The flawed condo design is a result of investors giving little thought to the actual product, according to Butler, who says that investors did not see the condos as places to live, but purely as an investable asset which they hoped would only continue to grow.
“If everybody buying them is an investor, and nobody buying them plans on living there, then if you're an investor, you don't care if it’s a crap place. You just want somebody to rent it,” he said. “There's incredible number of people, tens of thousands of people, that made a severe pricing error, and now that's compounded by the fact that they mainly bought dog crate condos.”
The miniscule size of condos on the market – usually below 600 square feet – made them an undesirable place to live for families and long-term renters or buyers, Butler says.
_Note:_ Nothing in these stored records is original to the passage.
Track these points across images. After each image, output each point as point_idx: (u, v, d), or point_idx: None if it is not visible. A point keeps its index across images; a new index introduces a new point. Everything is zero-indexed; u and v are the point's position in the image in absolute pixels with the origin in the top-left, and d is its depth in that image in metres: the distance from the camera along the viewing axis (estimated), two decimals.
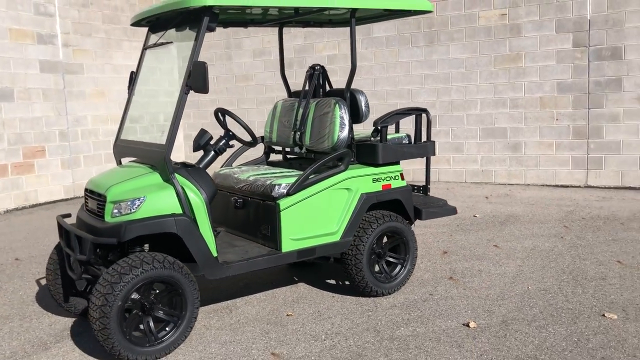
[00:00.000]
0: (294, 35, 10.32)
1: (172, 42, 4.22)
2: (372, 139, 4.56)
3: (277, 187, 4.05)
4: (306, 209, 4.08)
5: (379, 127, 4.43)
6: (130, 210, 3.53)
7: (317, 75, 4.79)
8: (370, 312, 4.13)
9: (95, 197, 3.79)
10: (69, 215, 4.14)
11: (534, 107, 8.58)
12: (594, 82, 8.19)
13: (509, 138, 8.83)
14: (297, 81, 10.29)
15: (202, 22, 3.63)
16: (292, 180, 4.12)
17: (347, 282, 4.81)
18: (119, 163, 4.36)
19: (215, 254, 3.70)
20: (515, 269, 4.98)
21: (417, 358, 3.40)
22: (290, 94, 5.22)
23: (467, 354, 3.41)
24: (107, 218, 3.60)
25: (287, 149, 5.16)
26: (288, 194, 4.03)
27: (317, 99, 4.70)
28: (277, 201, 4.00)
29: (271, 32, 10.58)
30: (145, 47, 4.37)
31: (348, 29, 9.78)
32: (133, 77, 4.45)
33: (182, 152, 11.82)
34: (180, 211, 3.60)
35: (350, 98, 4.59)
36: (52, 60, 9.11)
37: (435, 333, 3.73)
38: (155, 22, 4.27)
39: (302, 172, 4.31)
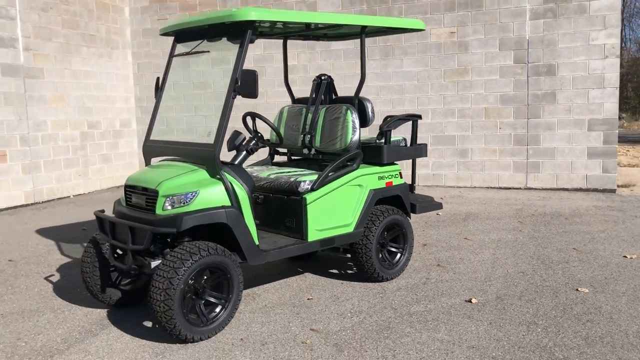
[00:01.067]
0: (254, 46, 10.74)
1: (208, 52, 4.60)
2: (377, 141, 5.13)
3: (302, 183, 4.51)
4: (327, 203, 4.57)
5: (384, 131, 5.01)
6: (184, 203, 3.89)
7: (325, 84, 5.30)
8: (381, 295, 4.68)
9: (141, 193, 4.10)
10: (103, 211, 4.41)
11: (480, 116, 9.49)
12: (532, 95, 9.21)
13: (457, 145, 9.70)
14: (261, 90, 10.71)
15: (246, 35, 4.06)
16: (314, 177, 4.60)
17: (349, 271, 5.33)
18: (149, 163, 4.67)
19: (257, 242, 4.12)
20: (490, 257, 5.69)
21: (437, 327, 3.97)
22: (295, 100, 5.69)
23: (478, 323, 4.03)
24: (159, 211, 3.93)
25: (290, 151, 5.61)
26: (312, 190, 4.51)
27: (325, 105, 5.21)
28: (304, 196, 4.46)
29: None
30: (173, 55, 4.72)
31: (306, 42, 10.34)
32: (159, 83, 4.79)
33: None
34: (229, 204, 3.99)
35: (358, 104, 5.13)
36: (13, 64, 9.03)
37: (445, 308, 4.33)
38: (183, 33, 4.63)
39: (320, 171, 4.79)
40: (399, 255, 5.12)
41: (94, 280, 4.34)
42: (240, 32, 4.15)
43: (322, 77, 5.35)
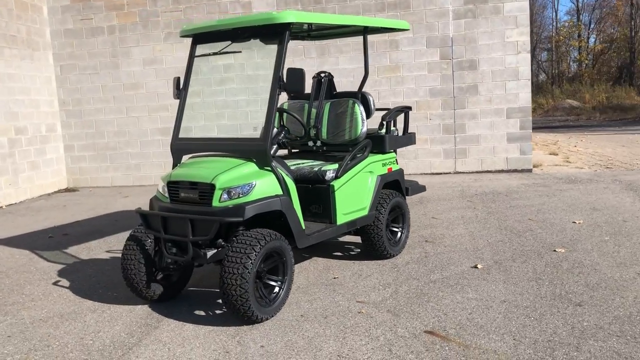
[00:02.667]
0: (186, 45, 10.77)
1: (240, 51, 4.85)
2: (379, 131, 5.64)
3: (327, 172, 4.91)
4: (348, 189, 5.01)
5: (386, 122, 5.53)
6: (243, 194, 4.15)
7: (327, 80, 5.71)
8: (396, 269, 5.21)
9: (192, 187, 4.28)
10: (139, 209, 4.53)
11: (412, 109, 10.31)
12: (458, 88, 10.19)
13: None
14: (192, 89, 10.76)
15: (285, 36, 4.40)
16: (335, 167, 5.02)
17: (351, 253, 5.79)
18: (179, 160, 4.83)
19: (303, 227, 4.48)
20: (465, 231, 6.43)
21: (464, 289, 4.58)
22: (291, 96, 6.04)
23: (495, 283, 4.69)
24: (215, 203, 4.17)
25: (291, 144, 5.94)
26: (336, 177, 4.92)
27: (329, 100, 5.63)
28: (331, 184, 4.87)
29: (162, 42, 10.88)
30: (195, 55, 4.93)
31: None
32: (178, 82, 4.97)
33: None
34: (281, 192, 4.31)
35: (361, 98, 5.59)
36: None
37: (459, 274, 4.96)
38: (207, 34, 4.85)
39: (324, 161, 5.20)
40: (399, 233, 5.68)
41: (140, 276, 4.44)
42: (276, 33, 4.48)
43: (322, 74, 5.76)
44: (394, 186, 5.72)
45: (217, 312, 4.42)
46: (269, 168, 4.35)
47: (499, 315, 4.04)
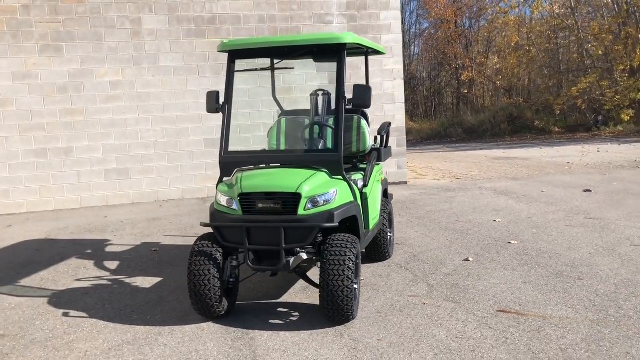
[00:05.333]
0: (68, 60, 9.96)
1: (293, 68, 5.01)
2: (373, 145, 6.16)
3: (358, 181, 5.31)
4: (372, 197, 5.46)
5: (382, 135, 6.09)
6: (328, 201, 4.39)
7: (326, 98, 6.06)
8: (405, 268, 5.79)
9: (269, 198, 4.37)
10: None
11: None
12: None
13: None
14: (73, 107, 9.99)
15: (343, 54, 4.76)
16: (360, 175, 5.42)
17: None
18: (228, 174, 4.80)
19: (364, 230, 4.83)
20: (419, 233, 7.24)
21: (483, 277, 5.36)
22: (284, 112, 6.23)
23: (497, 269, 5.55)
24: (301, 212, 4.34)
25: None
26: (365, 186, 5.34)
27: (331, 115, 5.98)
28: (363, 191, 5.27)
29: (37, 55, 9.87)
30: (234, 70, 4.98)
31: (131, 56, 10.17)
32: (217, 96, 4.96)
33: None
34: (353, 199, 4.62)
35: (361, 114, 6.06)
36: None
37: (460, 267, 5.73)
38: (248, 50, 4.94)
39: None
40: (389, 235, 6.26)
41: (214, 291, 4.36)
42: (335, 52, 4.80)
43: (320, 92, 6.10)
44: (384, 193, 6.30)
45: (293, 318, 4.54)
46: (341, 177, 4.64)
47: (537, 291, 4.89)
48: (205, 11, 10.43)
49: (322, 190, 4.42)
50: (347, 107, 4.79)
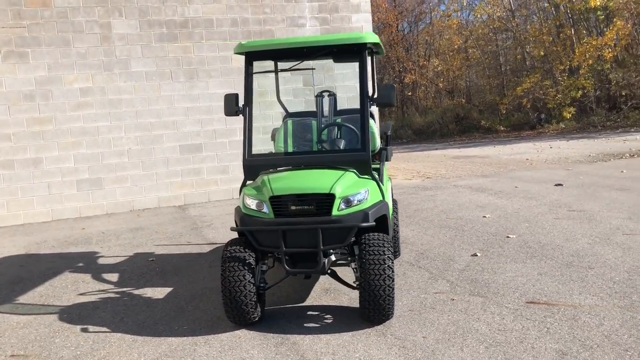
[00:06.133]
0: (35, 66, 9.50)
1: (314, 69, 4.94)
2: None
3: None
4: (387, 195, 5.47)
5: (387, 135, 6.11)
6: (361, 200, 4.37)
7: (333, 99, 6.03)
8: (416, 266, 5.83)
9: (301, 199, 4.30)
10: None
11: None
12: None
13: None
14: (42, 115, 9.55)
15: (365, 54, 4.76)
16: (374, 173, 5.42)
17: None
18: (253, 177, 4.70)
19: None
20: (414, 232, 7.32)
21: (497, 271, 5.46)
22: (289, 114, 6.16)
23: (508, 262, 5.68)
24: (335, 212, 4.30)
25: None
26: (381, 182, 5.35)
27: (338, 116, 5.95)
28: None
29: (0, 62, 9.36)
30: (252, 73, 4.89)
31: (102, 61, 9.83)
32: (237, 99, 4.86)
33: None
34: (382, 198, 4.62)
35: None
36: None
37: (471, 262, 5.82)
38: (266, 52, 4.87)
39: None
40: (398, 234, 6.29)
41: (250, 297, 4.27)
42: (357, 52, 4.79)
43: (325, 93, 6.07)
44: None
45: (327, 321, 4.49)
46: (369, 176, 4.63)
47: (555, 282, 5.03)
48: (177, 15, 10.20)
49: (354, 190, 4.40)
50: (371, 105, 4.79)
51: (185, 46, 10.23)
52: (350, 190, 4.39)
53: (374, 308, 4.20)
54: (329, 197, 4.32)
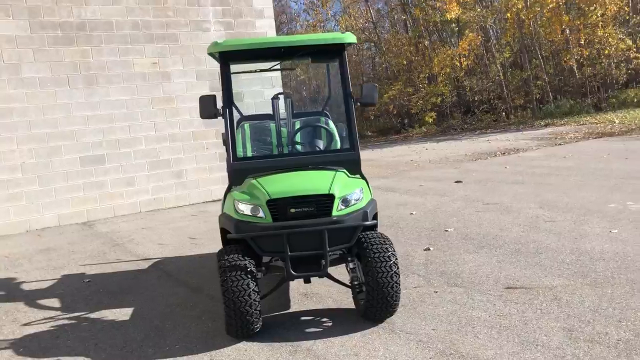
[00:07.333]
0: None
1: (294, 69, 4.79)
2: None
3: None
4: None
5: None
6: (358, 200, 4.36)
7: (290, 101, 5.90)
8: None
9: (299, 202, 4.19)
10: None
11: (189, 139, 10.43)
12: None
13: (173, 167, 10.33)
14: None
15: (344, 54, 4.76)
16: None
17: None
18: (239, 181, 4.47)
19: None
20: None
21: (456, 262, 5.72)
22: (244, 117, 5.92)
23: (460, 253, 5.98)
24: (335, 213, 4.25)
25: None
26: None
27: (296, 118, 5.84)
28: None
29: None
30: (231, 72, 4.67)
31: None
32: (214, 100, 4.61)
33: None
34: (371, 197, 4.63)
35: (324, 115, 6.02)
36: None
37: (429, 256, 6.04)
38: (244, 52, 4.67)
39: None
40: None
41: (255, 306, 4.06)
42: (336, 52, 4.77)
43: (281, 95, 5.93)
44: None
45: (327, 324, 4.43)
46: (359, 175, 4.62)
47: (517, 268, 5.38)
48: (72, 16, 9.40)
49: (350, 190, 4.38)
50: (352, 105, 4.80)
51: (83, 50, 9.47)
52: (346, 190, 4.36)
53: (381, 305, 4.21)
54: (329, 198, 4.26)
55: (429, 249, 6.28)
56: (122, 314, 5.04)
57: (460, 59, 26.39)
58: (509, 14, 24.82)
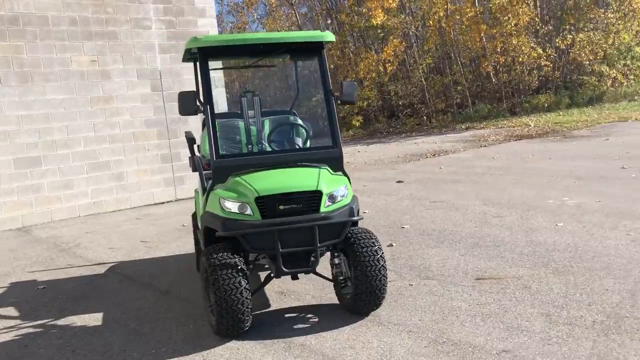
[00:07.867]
0: None
1: (275, 66, 4.74)
2: None
3: None
4: None
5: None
6: (344, 196, 4.41)
7: (258, 99, 5.84)
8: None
9: (288, 198, 4.20)
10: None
11: (130, 140, 10.08)
12: (170, 119, 10.56)
13: (113, 169, 9.94)
14: None
15: (324, 52, 4.81)
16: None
17: None
18: (223, 179, 4.40)
19: None
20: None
21: (420, 256, 5.90)
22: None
23: (422, 248, 6.17)
24: (322, 209, 4.29)
25: None
26: None
27: (265, 117, 5.80)
28: None
29: None
30: (210, 69, 4.58)
31: None
32: (196, 96, 4.51)
33: None
34: (353, 193, 4.69)
35: (293, 114, 6.01)
36: None
37: (394, 252, 6.19)
38: (223, 48, 4.60)
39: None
40: None
41: (246, 304, 4.03)
42: (315, 50, 4.80)
43: (249, 93, 5.87)
44: None
45: (313, 320, 4.46)
46: (341, 172, 4.67)
47: (480, 260, 5.62)
48: (4, 9, 8.87)
49: (336, 186, 4.43)
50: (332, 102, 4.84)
51: (17, 45, 8.95)
52: (332, 186, 4.41)
53: (369, 298, 4.29)
54: (317, 194, 4.29)
55: (392, 245, 6.44)
56: (92, 319, 4.82)
57: (385, 65, 27.06)
58: (431, 22, 25.79)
Many of the buildings also had “bad layouts, too many hallways, strange designs” according to Butler, who says the supply of these properties have far outstripped the demand.
“Because there's only renters in the building, and sometimes some of them are AirBnBs, you get a strange environment,” he said.
One of the key issues in this housing debacle is the city of Toronto’s loose regulation for condo sizing according to Butler, who argues the city prioritized density over properties desirable by families. He says the limited restrictions gave rise to the building of properties which no one would possibly want to live in.
“The City of Toronto's minimum for condominium build is, I think, 250 square feet. Now nobody actually builds that, but that just shows you how crazy it is. The city is willing for you to build condos that are actually rooming houses because they're so small. How do you even fit a bathroom and a bedroom in there?” he said. “As the City of Toronto, or Mississauga, why wouldn’t you stop and say, this seems really shitty, and nobody will ever raise a family there. So do we hate families now?”